**TASK PROMPT**
Find the lines below that contain the word "than" and count them. Only the number should be given.

**Collected data**
┄┄┄┄┄┄┄┄┄┄

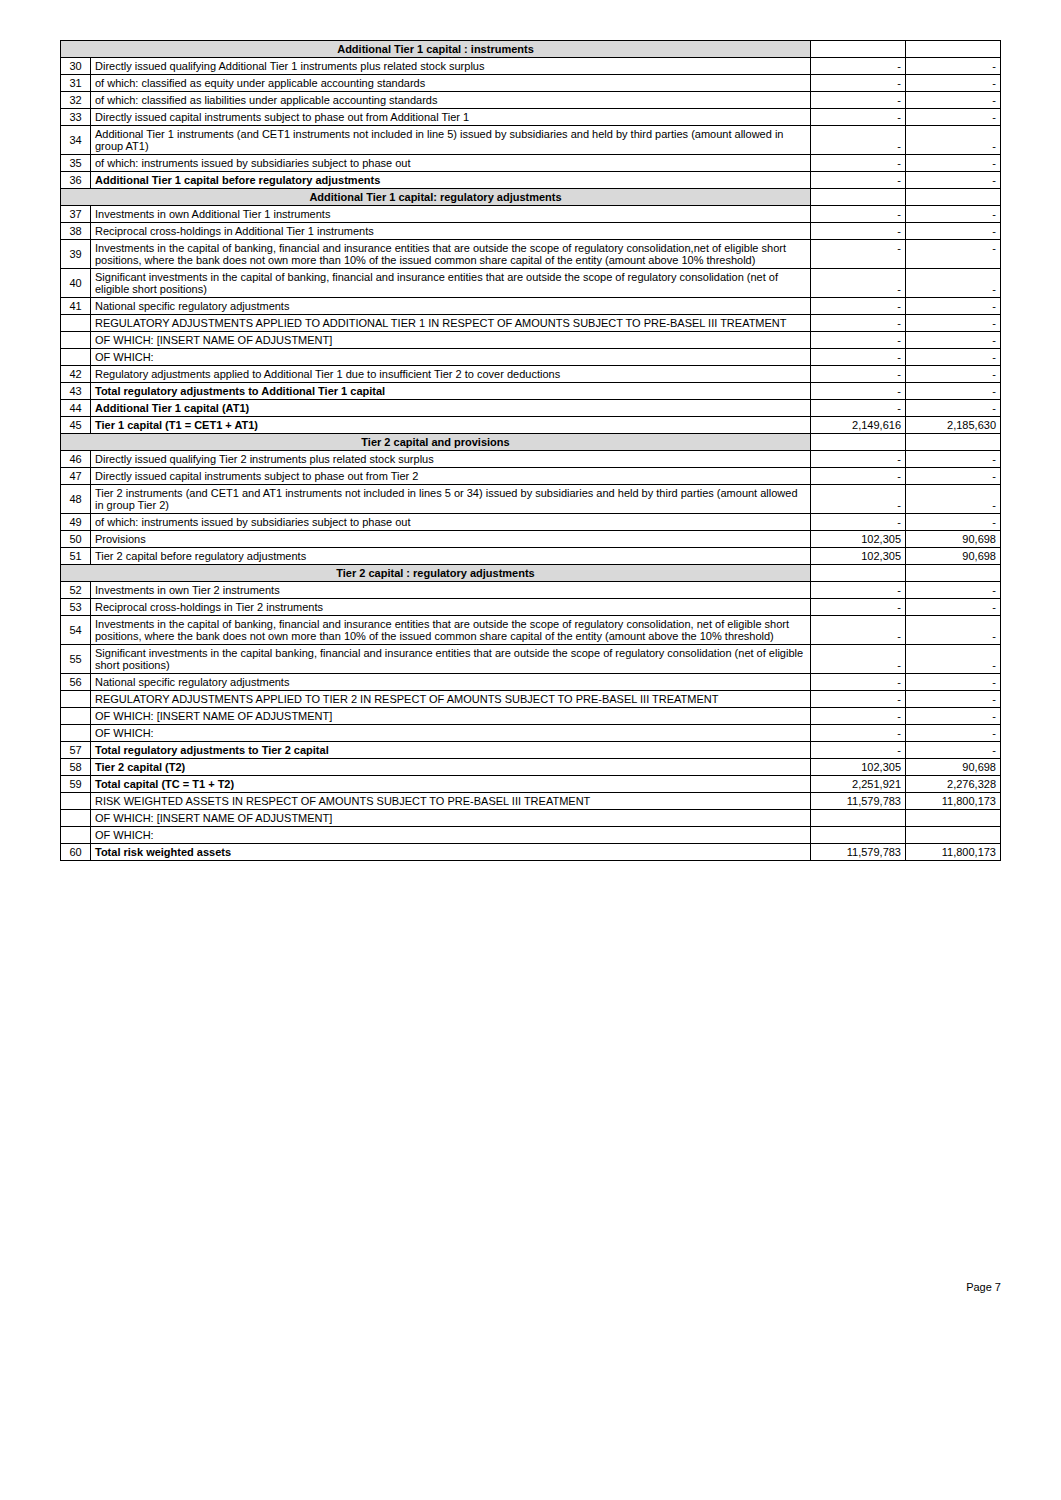| Additional Tier 1 capital : instruments | | |
| 30 | Directly issued qualifying Additional Tier 1 instruments plus related stock surplus | - | - |
| 31 | of which: classified as equity under applicable accounting standards | - | - |
| 32 | of which: classified as liabilities under applicable accounting standards | - | - |
| 33 | Directly issued capital instruments subject to phase out from Additional Tier 1 | - | - |
| 34 | Additional Tier 1 instruments (and CET1 instruments not included in line 5) issued by subsidiaries and held by third parties (amount allowed in group AT1) | - | - |
| 35 | of which: instruments issued by subsidiaries subject to phase out | - | - |
| 36 | Additional Tier 1 capital before regulatory adjustments | - | - |
| Additional Tier 1 capital: regulatory adjustments | | |
| 37 | Investments in own Additional Tier 1 instruments | - | - |
| 38 | Reciprocal cross-holdings in Additional Tier 1 instruments | - | - |
| 39 | Investments in the capital of banking, financial and insurance entities that are outside the scope of regulatory consolidation,net of eligible short positions, where the bank does not own more than 10% of the issued common share capital of the entity (amount above 10% threshold) | - | - |
| 40 | Significant investments in the capital of banking, financial and insurance entities that are outside the scope of regulatory consolidation (net of eligible short positions) | - | - |
| 41 | National specific regulatory adjustments | - | - |
| | REGULATORY ADJUSTMENTS APPLIED TO ADDITIONAL TIER 1 IN RESPECT OF AMOUNTS SUBJECT TO PRE-BASEL III TREATMENT | - | - |
| | OF WHICH: [INSERT NAME OF ADJUSTMENT] | - | - |
| | OF WHICH: | - | - |
| 42 | Regulatory adjustments applied to Additional Tier 1 due to insufficient Tier 2 to cover deductions | - | - |
| 43 | Total regulatory adjustments to Additional Tier 1 capital | - | - |
| 44 | Additional Tier 1 capital (AT1) | - | - |
| 45 | Tier 1 capital (T1 = CET1 + AT1) | 2,149,616 | 2,185,630 |
| Tier 2 capital and provisions | | |
| 46 | Directly issued qualifying Tier 2 instruments plus related stock surplus | - | - |
| 47 | Directly issued capital instruments subject to phase out from Tier 2 | - | - |
| 48 | Tier 2 instruments (and CET1 and AT1 instruments not included in lines 5 or 34) issued by subsidiaries and held by third parties (amount allowed in group Tier 2) | - | - |
| 49 | of which: instruments issued by subsidiaries subject to phase out | - | - |
| 50 | Provisions | 102,305 | 90,698 |
| 51 | Tier 2 capital before regulatory adjustments | 102,305 | 90,698 |
| Tier 2 capital : regulatory adjustments | | |
| 52 | Investments in own Tier 2 instruments | - | - |
| 53 | Reciprocal cross-holdings in Tier 2 instruments | - | - |
| 54 | Investments in the capital of banking, financial and insurance entities that are outside the scope of regulatory consolidation, net of eligible short positions, where the bank does not own more than 10% of the issued common share capital of the entity (amount above the 10% threshold) | - | - |
| 55 | Significant investments in the capital banking, financial and insurance entities that are outside the scope of regulatory consolidation (net of eligible short positions) | - | - |
| 56 | National specific regulatory adjustments | - | - |
| | REGULATORY ADJUSTMENTS APPLIED TO TIER 2 IN RESPECT OF AMOUNTS SUBJECT TO PRE-BASEL III TREATMENT | - | - |
| | OF WHICH: [INSERT NAME OF ADJUSTMENT] | - | - |
| | OF WHICH: | - | - |
| 57 | Total regulatory adjustments to Tier 2 capital | - | - |
| 58 | Tier 2 capital (T2) | 102,305 | 90,698 |
| 59 | Total capital (TC = T1 + T2) | 2,251,921 | 2,276,328 |
| | RISK WEIGHTED ASSETS IN RESPECT OF AMOUNTS SUBJECT TO PRE-BASEL III TREATMENT | 11,579,783 | 11,800,173 |
| | OF WHICH: [INSERT NAME OF ADJUSTMENT] | | |
| | OF WHICH: | | |
| 60 | Total risk weighted assets | 11,579,783 | 11,800,173 |
Page 7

┄┄┄┄┄┄┄┄┄┄

**RESPONSE BOX**
2